Task instructions
Print out the data exactly, keeping every image out of it.

Extracted material
/---

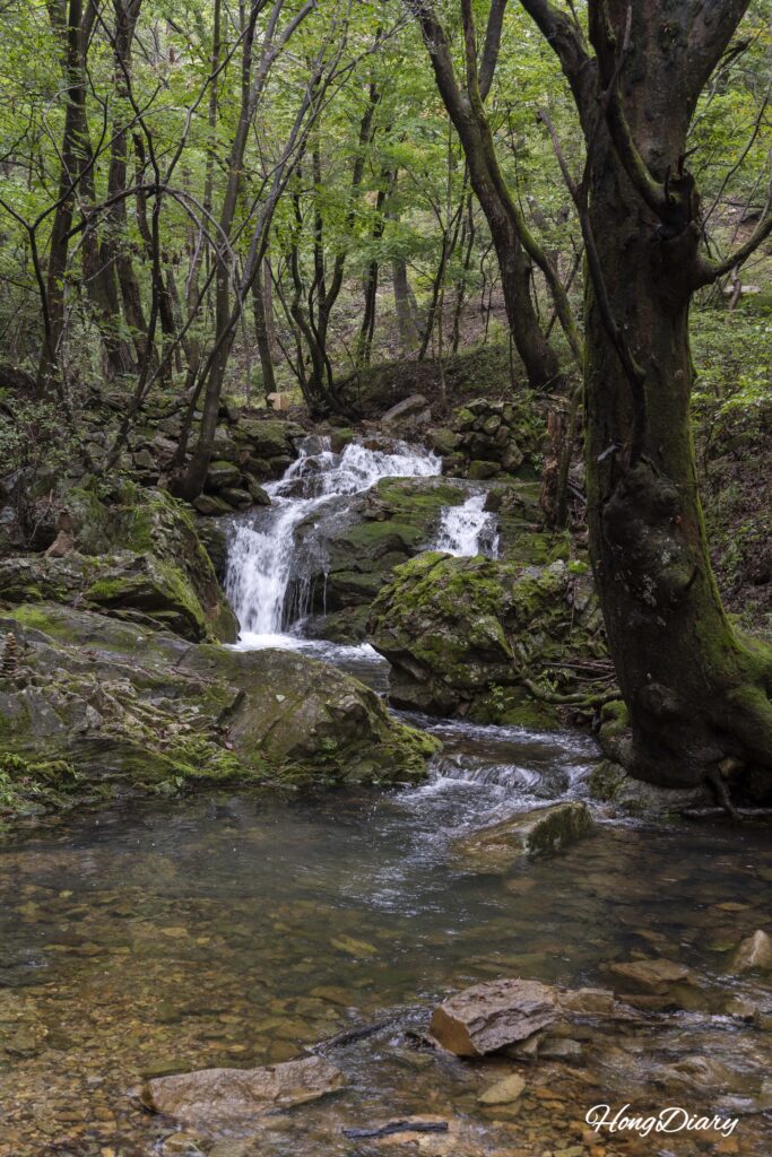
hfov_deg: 30.5
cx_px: 386
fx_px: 1415
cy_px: 578
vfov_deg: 44.5
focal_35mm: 44
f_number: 5.6
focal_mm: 44
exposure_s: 1/50
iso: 250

\---

Final answer
hfov_deg: 30.5
cx_px: 386
fx_px: 1415
cy_px: 578
vfov_deg: 44.5
focal_35mm: 44
f_number: 5.6
focal_mm: 44
exposure_s: 1/50
iso: 250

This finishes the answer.